___ Records for the exercise

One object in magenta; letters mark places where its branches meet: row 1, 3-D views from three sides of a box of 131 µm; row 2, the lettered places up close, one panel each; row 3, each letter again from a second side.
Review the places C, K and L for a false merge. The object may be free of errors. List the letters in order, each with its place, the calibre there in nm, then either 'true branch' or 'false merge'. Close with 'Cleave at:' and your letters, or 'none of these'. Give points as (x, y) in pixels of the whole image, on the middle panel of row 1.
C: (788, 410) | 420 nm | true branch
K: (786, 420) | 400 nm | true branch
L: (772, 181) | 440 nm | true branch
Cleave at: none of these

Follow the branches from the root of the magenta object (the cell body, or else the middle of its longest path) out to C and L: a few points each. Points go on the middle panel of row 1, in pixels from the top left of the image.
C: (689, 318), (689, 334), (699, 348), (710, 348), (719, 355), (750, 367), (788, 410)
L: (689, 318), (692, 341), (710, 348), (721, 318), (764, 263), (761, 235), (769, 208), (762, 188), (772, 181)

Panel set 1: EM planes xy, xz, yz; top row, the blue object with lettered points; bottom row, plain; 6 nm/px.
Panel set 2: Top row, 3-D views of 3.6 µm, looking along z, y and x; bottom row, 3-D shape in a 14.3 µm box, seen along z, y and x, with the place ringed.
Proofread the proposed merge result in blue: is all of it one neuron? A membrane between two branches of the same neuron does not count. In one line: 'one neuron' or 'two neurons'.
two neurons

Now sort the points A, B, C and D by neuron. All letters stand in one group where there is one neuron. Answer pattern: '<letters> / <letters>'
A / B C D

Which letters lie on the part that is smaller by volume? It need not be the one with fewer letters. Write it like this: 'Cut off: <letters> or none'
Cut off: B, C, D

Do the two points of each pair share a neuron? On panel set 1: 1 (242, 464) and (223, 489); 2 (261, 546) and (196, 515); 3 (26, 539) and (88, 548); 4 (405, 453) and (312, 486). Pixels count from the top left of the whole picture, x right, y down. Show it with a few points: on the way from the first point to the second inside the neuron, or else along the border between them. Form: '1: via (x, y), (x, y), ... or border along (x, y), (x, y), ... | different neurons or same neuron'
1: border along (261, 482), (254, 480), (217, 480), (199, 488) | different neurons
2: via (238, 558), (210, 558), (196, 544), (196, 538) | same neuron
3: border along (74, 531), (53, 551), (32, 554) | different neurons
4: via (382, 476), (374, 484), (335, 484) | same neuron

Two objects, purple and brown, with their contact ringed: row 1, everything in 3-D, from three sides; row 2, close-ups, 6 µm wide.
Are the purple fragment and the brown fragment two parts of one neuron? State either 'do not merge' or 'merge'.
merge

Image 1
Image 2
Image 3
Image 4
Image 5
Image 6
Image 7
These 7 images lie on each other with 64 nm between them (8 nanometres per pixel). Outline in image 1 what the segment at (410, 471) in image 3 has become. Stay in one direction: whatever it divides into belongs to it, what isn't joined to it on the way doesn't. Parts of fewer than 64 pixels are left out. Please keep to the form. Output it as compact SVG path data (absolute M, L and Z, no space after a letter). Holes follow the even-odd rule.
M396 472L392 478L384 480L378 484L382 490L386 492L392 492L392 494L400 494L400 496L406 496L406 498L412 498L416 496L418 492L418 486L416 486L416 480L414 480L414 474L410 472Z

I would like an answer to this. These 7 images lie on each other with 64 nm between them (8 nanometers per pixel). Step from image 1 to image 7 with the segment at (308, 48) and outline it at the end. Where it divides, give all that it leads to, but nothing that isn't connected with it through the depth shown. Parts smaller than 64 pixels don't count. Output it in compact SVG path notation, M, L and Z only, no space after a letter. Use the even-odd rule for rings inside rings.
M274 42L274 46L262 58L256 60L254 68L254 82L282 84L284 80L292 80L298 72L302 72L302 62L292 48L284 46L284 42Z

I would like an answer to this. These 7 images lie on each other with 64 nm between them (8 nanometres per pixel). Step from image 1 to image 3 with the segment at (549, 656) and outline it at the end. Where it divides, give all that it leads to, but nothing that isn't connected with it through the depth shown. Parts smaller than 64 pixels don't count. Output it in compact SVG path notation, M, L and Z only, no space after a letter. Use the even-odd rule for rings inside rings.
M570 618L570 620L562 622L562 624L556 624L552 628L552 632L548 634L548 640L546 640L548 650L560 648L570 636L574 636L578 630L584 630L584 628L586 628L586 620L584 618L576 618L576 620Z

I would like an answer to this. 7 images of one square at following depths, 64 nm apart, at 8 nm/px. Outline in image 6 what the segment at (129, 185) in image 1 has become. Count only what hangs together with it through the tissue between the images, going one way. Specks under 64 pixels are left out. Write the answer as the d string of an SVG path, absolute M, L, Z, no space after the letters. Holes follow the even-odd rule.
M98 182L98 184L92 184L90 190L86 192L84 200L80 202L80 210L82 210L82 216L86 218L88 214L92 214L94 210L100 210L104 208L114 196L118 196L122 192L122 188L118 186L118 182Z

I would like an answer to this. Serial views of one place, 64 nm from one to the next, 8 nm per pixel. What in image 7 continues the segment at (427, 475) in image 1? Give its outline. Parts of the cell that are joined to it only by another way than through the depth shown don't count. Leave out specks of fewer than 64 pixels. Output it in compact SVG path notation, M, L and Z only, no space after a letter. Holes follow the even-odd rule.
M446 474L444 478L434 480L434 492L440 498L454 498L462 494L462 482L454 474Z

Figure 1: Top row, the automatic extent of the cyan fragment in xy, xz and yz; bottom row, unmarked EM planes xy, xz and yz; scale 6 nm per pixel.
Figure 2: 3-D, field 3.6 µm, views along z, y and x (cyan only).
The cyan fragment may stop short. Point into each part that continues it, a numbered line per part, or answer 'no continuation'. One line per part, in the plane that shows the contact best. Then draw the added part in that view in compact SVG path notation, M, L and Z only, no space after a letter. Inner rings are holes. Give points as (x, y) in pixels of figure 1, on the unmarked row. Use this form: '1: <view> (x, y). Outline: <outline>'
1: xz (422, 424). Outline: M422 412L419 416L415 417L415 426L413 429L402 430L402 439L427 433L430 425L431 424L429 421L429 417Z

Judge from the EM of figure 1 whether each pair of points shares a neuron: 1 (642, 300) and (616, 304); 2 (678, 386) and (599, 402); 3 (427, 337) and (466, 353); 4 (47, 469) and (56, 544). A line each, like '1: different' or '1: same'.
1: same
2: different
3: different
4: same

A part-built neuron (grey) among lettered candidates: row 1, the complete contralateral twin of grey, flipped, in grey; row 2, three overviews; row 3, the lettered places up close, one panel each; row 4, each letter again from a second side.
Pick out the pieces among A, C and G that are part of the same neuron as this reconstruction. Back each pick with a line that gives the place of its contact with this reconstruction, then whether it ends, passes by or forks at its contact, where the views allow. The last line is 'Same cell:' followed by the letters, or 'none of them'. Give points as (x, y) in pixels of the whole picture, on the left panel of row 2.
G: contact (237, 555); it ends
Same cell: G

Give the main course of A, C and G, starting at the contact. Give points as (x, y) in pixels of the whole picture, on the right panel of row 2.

______

What you are asked to do:
Take from the entries every line that has the string "sides".

Answer:
One object in magenta; letters mark places where its branches meet: row 1, 3-D views from three sides of a box of 131 µm; row 2, the lettered places up close, one panel each; row 3, each letter again from a second side.
Two objects, purple and brown, with their contact ringed: row 1, everything in 3-D, from three sides; row 2, close-ups, 6 µm wide.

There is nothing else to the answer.